Matt Peden, vice-président et gestionnaire de portefeuille chez Invesco Advisors Inc., à Atlanta, et cogestionnaire du fonds Invesco Europlus, considère l’environnement boursier européen actuel comme « hautement spéculatif ». Selon lui, de nombreuses actions se sont appréciées à des niveaux élevés principalement en raison des mesures de relance budgétaire et monétaire prises par les gouvernements et du manque d’alternatives attrayantes à revenu fixe.

« Le risque d’assister à une deuxième vague du virus est important, notait-il alors en entrevue. Cela peut inciter les gens à préférer se confiner chez eux même s’il n’y a pas de nouvelle fermeture des activités. Nous évitons en conséquence les entreprises qui proposent un scénario de reprise optimiste. Nous nous concentrons sur les entreprises qui peuvent obtenir de bons résultats même dans un environnement économique difficile et où une possibilité d’être récompensé existe malgré les risques. »

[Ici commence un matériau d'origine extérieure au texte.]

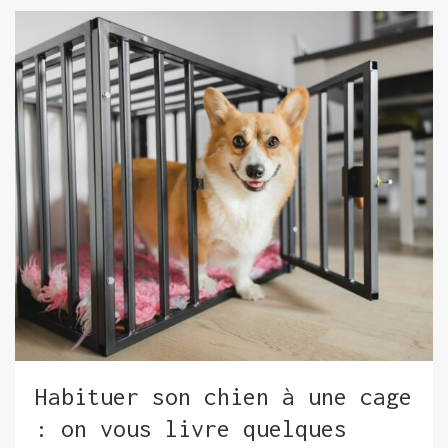
Habituer son chien à une cage
: on vous livre quelques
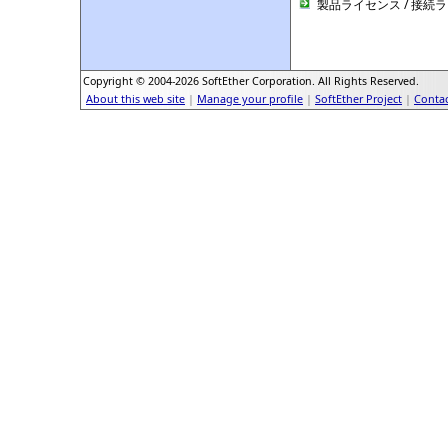
製品ライセンス / 接続
Copyright © 2004-2026 SoftEther Corporation. All Rights Reserved.
About this web site
|
Manage your profile
|
SoftEther Project
|
Contac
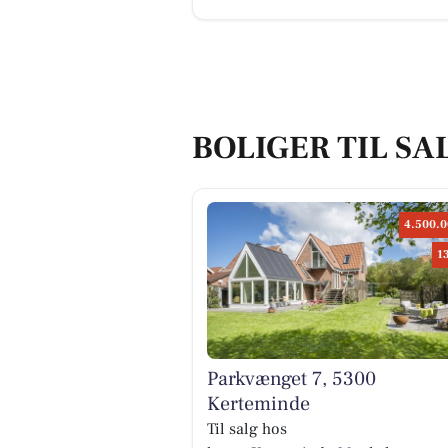
BOLIGER TIL SA
4.500.0
1
Parkvænget 7, 5300
Kerteminde
Til salg hos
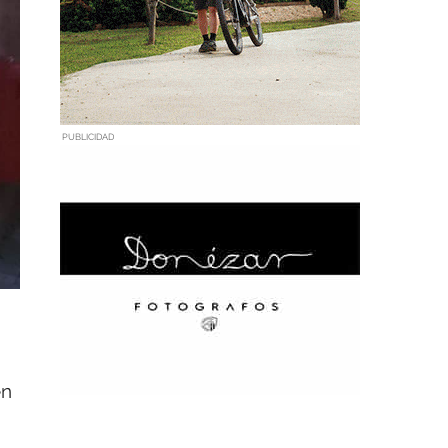
PUBLICIDAD
en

Le fonds Invesco maintient une position de trésorerie d’environ 20 %. Les liquidités ont été élevées ces deux dernières années, depuis que l’équipe d’Invesco a vendu certaines positions entièrement valorisées et a dû faire face à un manque d’actions à prix attractif pour redéployer leur liquidité. Bien que des niveaux élevés de liquidités puissent entraver les performances lors de marchés en hausse, la version Invesco Europlus Series F a enregistré un rendement légèrement positif de 1,1 % depuis le début de l’année (au 30 septembre) et un rendement annuel moyen composé de 7,7 % sur trois ans.

Bien que les actions européennes aient été à la traîne des marchés nord-américains plus robustes récemment et soient toujours en dessous des niveaux enregistrés avant la crise, les valorisations restent gonflées dans de nombreuses entreprises de haute qualité et Matt Peden ne voit que peu d’opportunités d’achat intéressantes. Il conserve un portefeuille très concentré de seulement 15 titres, et reste toujours avec moins de 20 noms sur sa liste.

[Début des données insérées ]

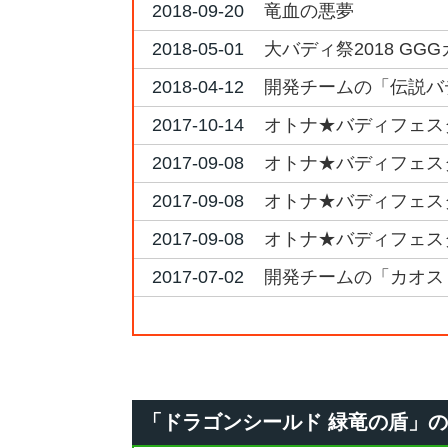
2018-09-20
竜血の悪夢
2018-05-01
大バディ祭2018 GG
2018-04-12
開発チームの「伝説バ
2017-10-14
オトナ★バディフェスタ2
2017-09-08
オトナ★バディフェスタ2
2017-09-08
オトナ★バディフェスタ2
2017-09-08
オトナ★バディフェスタ2
2017-07-02
開発チームの「カオス
「ドラゴンシールド 緑竜の盾」のQ&A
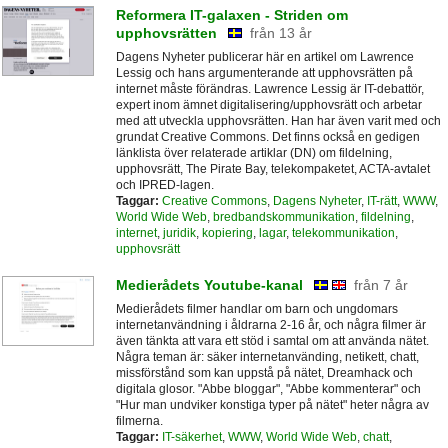
Reformera IT-galaxen - Striden om
upphovsrätten
från 13 år
Dagens Nyheter publicerar här en artikel om Lawrence
Lessig och hans argumenterande att upphovsrätten på
internet måste förändras. Lawrence Lessig är IT-debattör,
expert inom ämnet digitalisering/upphovsrätt och arbetar
med att utveckla upphovsrätten. Han har även varit med och
grundat Creative Commons. Det finns också en gedigen
länklista över relaterade artiklar (DN) om fildelning,
upphovsrätt, The Pirate Bay, telekompaketet, ACTA-avtalet
och IPRED-lagen.
Taggar:
Creative Commons
,
Dagens Nyheter
,
IT-rätt
,
WWW
,
World Wide Web
,
bredbandskommunikation
,
fildelning
,
internet
,
juridik
,
kopiering
,
lagar
,
telekommunikation
,
upphovsrätt
Medierådets Youtube-kanal
från 7 år
Medierådets filmer handlar om barn och ungdomars
internetanvändning i åldrarna 2-16 år, och några filmer är
även tänkta att vara ett stöd i samtal om att använda nätet.
Några teman är: säker internetanvänding, netikett, chatt,
missförstånd som kan uppstå på nätet, Dreamhack och
digitala glosor. "Abbe bloggar", "Abbe kommenterar" och
"Hur man undviker konstiga typer på nätet" heter några av
filmerna.
Taggar:
IT-säkerhet
,
WWW
,
World Wide Web
,
chatt
,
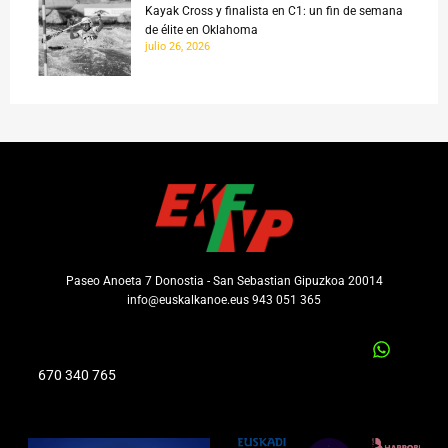
Kayak Cross y finalista en C1: un fin de semana
de élite en Oklahoma
julio 26, 2026
Paseo Anoeta 7 Donostia - San Sebastian Gipuzkoa 20014
info@euskalkanoe.eus 943 051 365
670 340 765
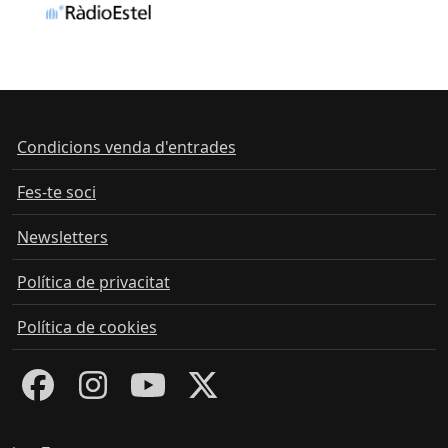
Condicions venda d'entrades
Fes-te soci
Newsletters
Política de privacitat
Política de cookies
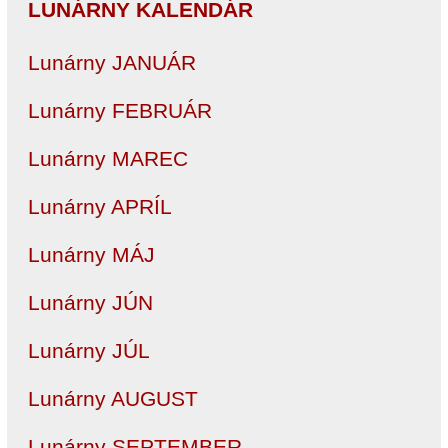
LUNÁRNY KALENDÁR
Lunárny JANUÁR
Lunárny FEBRUÁR
Lunárny MAREC
Lunárny APRÍL
Lunárny MÁJ
Lunárny JÚN
Lunárny JÚL
Lunárny AUGUST
Lunárny SEPTEMBER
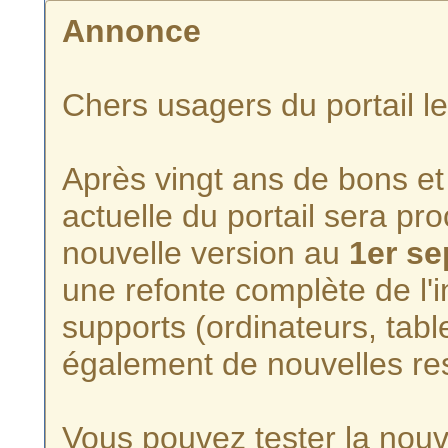
Annonce
Chers usagers du portail l
Après vingt ans de bons et 
actuelle du portail sera p
nouvelle version au
1er s
une refonte complète de l'i
supports (ordinateurs, tabl
également de nouvelles re
Vous pouvez tester la nouve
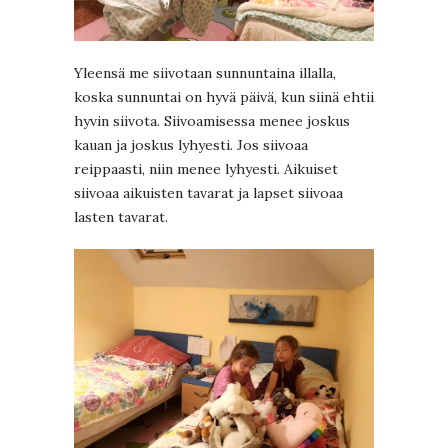
Yleensä me siivotaan sunnuntaina illalla,
koska sunnuntai on hyvä päivä, kun siinä ehtii
hyvin siivota. Siivoamisessa menee joskus
kauan ja joskus lyhyesti. Jos siivoaa
reippaasti, niin menee lyhyesti. Aikuiset
siivoaa aikuisten tavarat ja lapset siivoaa
lasten tavarat.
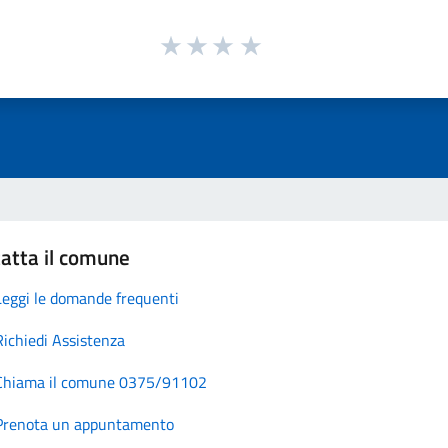
atta il comune
Leggi le domande frequenti
Richiedi Assistenza
Chiama il comune 0375/91102
Prenota un appuntamento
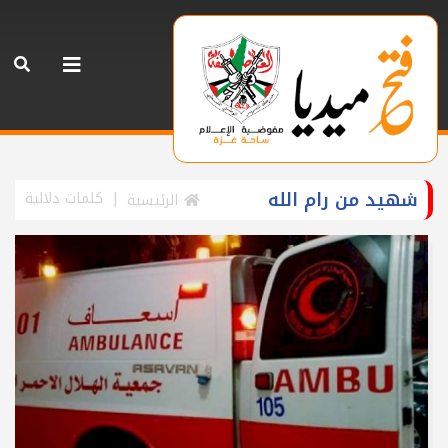
شهيد من رام الله
كلمات دلالية
الرئيسية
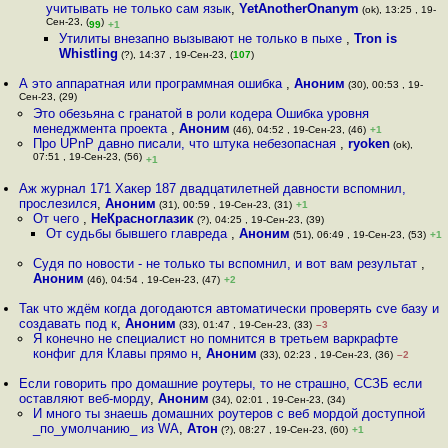
учитывать не только сам язык
,
YetAnotherOnanym
(ok), 13:25 , 19-
Сен-23, (
)
99
+1
Утилиты внезапно вызывают не только в пыхе
,
Tron is
Whistling
(?), 14:37 , 19-Сен-23, (
107
)
А это аппаратная или программная ошибка
,
Аноним
(30), 00:53 , 19-
Сен-23, (29)
Это обезьяна с гранатой в роли кодера Ошибка уровня
менеджмента проекта
,
Аноним
(46), 04:52 , 19-Сен-23, (46)
+1
Про UPnP давно писали, что штука небезопасная
,
ryoken
(ok),
07:51 , 19-Сен-23, (56)
+1
Аж журнал 171 Хакер 187 двадцатилетней давности вспомнил,
прослезился
,
Аноним
(31), 00:59 , 19-Сен-23, (31)
+1
От чего
,
НеКрасноглазик
(?), 04:25 , 19-Сен-23, (39)
От судьбы бывшего главреда
,
Аноним
(51), 06:49 , 19-Сен-23, (53)
+1
Судя по новости - не только ты вспомнил, и вот вам результат
,
Аноним
(46), 04:54 , 19-Сен-23, (47)
+2
Так что ждём когда догодаются автоматически проверять cve базу и
создавать под к
,
Аноним
(33), 01:47 , 19-Сен-23, (33)
–3
Я конечно не специалист но помнится в третьем варкрафте
конфиг для Клавы прямо н
,
Аноним
(33), 02:23 , 19-Сен-23, (36)
–2
Если говорить про домашние роутеры, то не страшно, ССЗБ если
оставляют веб-морду
,
Аноним
(34), 02:01 , 19-Сен-23, (34)
И много ты знаешь домашних роутеров с веб мордой доступной
_по_умолчанию_ из WA
,
Атон
(?), 08:27 , 19-Сен-23, (60)
+1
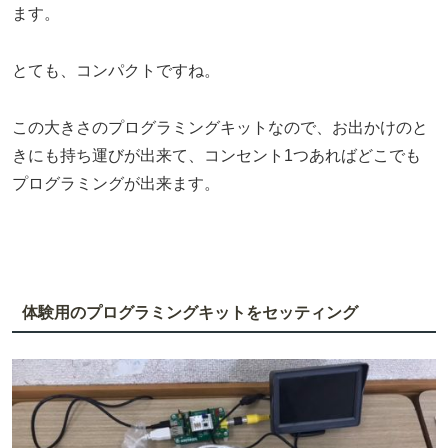
ます。
とても、コンパクトですね。
この大きさのプログラミングキットなので、お出かけのと
きにも持ち運びが出来て、コンセント1つあればどこでも
プログラミングが出来ます。
体験用のプログラミングキットをセッティング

« Nous croyons fermement qu’il faut mettre de la conviction derrière les meilleures opportunités, dit-il. Nous nous concentrons sur les entreprises de haute qualité qui sont des leaders dans leur marché avec un avantage concurrentiel et une grande certitude de croissance. Nous évitons les entreprises cycliques et de faible qualité.

Par exemple, au cours des dix dernières années, le fonds Invesco a évité les actions des banques. Matt Peden estime que le secteur bancaire est peu attractif en Europe et « ne se distingue pas en termes de qualité ».

L’une des principales participations actuelles du fonds Invesco est Benefit Systems SA, une société polonaise qui fournit des prestations de travail dans le domaine des sports et des loisirs, et le plus grand exploitant de clubs de fitness de Pologne.

Dans le secteur de la santé, Eurofins Scientific SE, un opérateur mondial de laboratoires d’essais de produits pharmaceutiques, alimentaires et agricoles basé au Luxembourg, apparaît comme un groupe de premier plan. Eurofins est aussi actif dans le développement de tests COVID et effectue des tests prénataux pour diverses conditions génétiques.

Un autre groupe important est Scout24 AG, une société allemande spécialisée dans les annonces en ligne pour l’immobilier et l’automobile. Selon Matt Peden, le service en ligne offre un large éventail d’outils qui permettent aux agents de promouvoir des biens immobiliers et aux clients de cibler leurs recherches.

« Scout24 a bénéficié de la fermeture de l’économie et de la récupération qui s’en est suivi, car les gens ont commencé à chercher différents types de logements dans l’environnement post-COVID », explique Matt Peden.

Le fonds conserve ses parts dans la société belge Anheuser-Busch InBev SA/NV, la plus grande brasserie au monde connue pour des marques telles que Budweiser, Corona et Stella Artois, bien qu’elle ait été touchée par les fermetures de bars et de boîtes de nuit.

Matt Peden a toutefois récemment vendu deux entreprises qui avaient atteint leur pleine valeur : Just Eat Takeaway.com NV, une plateforme néerlandaise de commande de produits alimentaires en ligne, et Domino’s Pizza Group PLC, le franchiseur britannique de la célèbre chaîne de pizzas américaine. Les actifs découlant de ces ventes ont été réinvestis dans des entreprises déjà intégrées au fonds plutôt que d’être utilisé pour ajouter de nouveaux titres au portefeuille.